RECORD EXCERPTS START
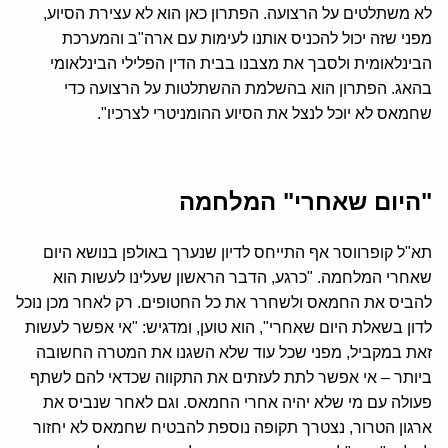
לא משתלטים על הרצועה. הפתרון כאן הוא לא עצירת הסיוע,
מפני שזה יכול להכניס אותנו לעימות עם ארה"ב והמערכת
הבינלאומית ולסבך את מצבנו בבית הדין הפלילי הבינלאומי
בהאג. הפתרון הוא בהשלמת ההשתלטות על הרצועה כדי
שחמאס לא יוכל לנצל את הסיוע ההומניטרי לצרכיו".
"היום שאחרי" המלחמה
תא"ל קופרווסר אף התייחס לדיון שנערך באולפן בנושא היום
שאחרי המלחמה. "כרגע, הדבר הראשון שעלינו לעשות הוא
להביס את החמאס ולשחרר את כל החטופים. רק לאחר מכן נוכל
לדון בשאלת היום שאחרי", הוא טוען, ומדגיש: "אי אפשר לעשות
זאת במקביל, מפני שכל עוד שלא השגנו את המטרה החשובה
ביותר – אי אפשר לתת לעזתים את התקווה שכדאי להם לשתף
פעולה עם מי שלא יהיה אחרי החמאס. וגם לאחר שנביס את
ארגון הטרור, נצטרך תקופה נוספת להבטיח שחמאס לא יחזור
RECORD EXCERPTS END
Respond with the exact lines running from the one that contains "מפני שזה יכול" through the last line of the data above, and no other lines.

מפני שזה יכול להכניס אותנו לעימות עם ארה"ב והמערכת
הבינלאומית ולסבך את מצבנו בבית הדין הפלילי הבינלאומי
בהאג. הפתרון הוא בהשלמת ההשתלטות על הרצועה כדי
שחמאס לא יוכל לנצל את הסיוע ההומניטרי לצרכיו".
"היום שאחרי" המלחמה
תא"ל קופרווסר אף התייחס לדיון שנערך באולפן בנושא היום
שאחרי המלחמה. "כרגע, הדבר הראשון שעלינו לעשות הוא
להביס את החמאס ולשחרר את כל החטופים. רק לאחר מכן נוכל
לדון בשאלת היום שאחרי", הוא טוען, ומדגיש: "אי אפשר לעשות
זאת במקביל, מפני שכל עוד שלא השגנו את המטרה החשובה
ביותר – אי אפשר לתת לעזתים את התקווה שכדאי להם לשתף
פעולה עם מי שלא יהיה אחרי החמאס. וגם לאחר שנביס את
ארגון הטרור, נצטרך תקופה נוספת להבטיח שחמאס לא יחזור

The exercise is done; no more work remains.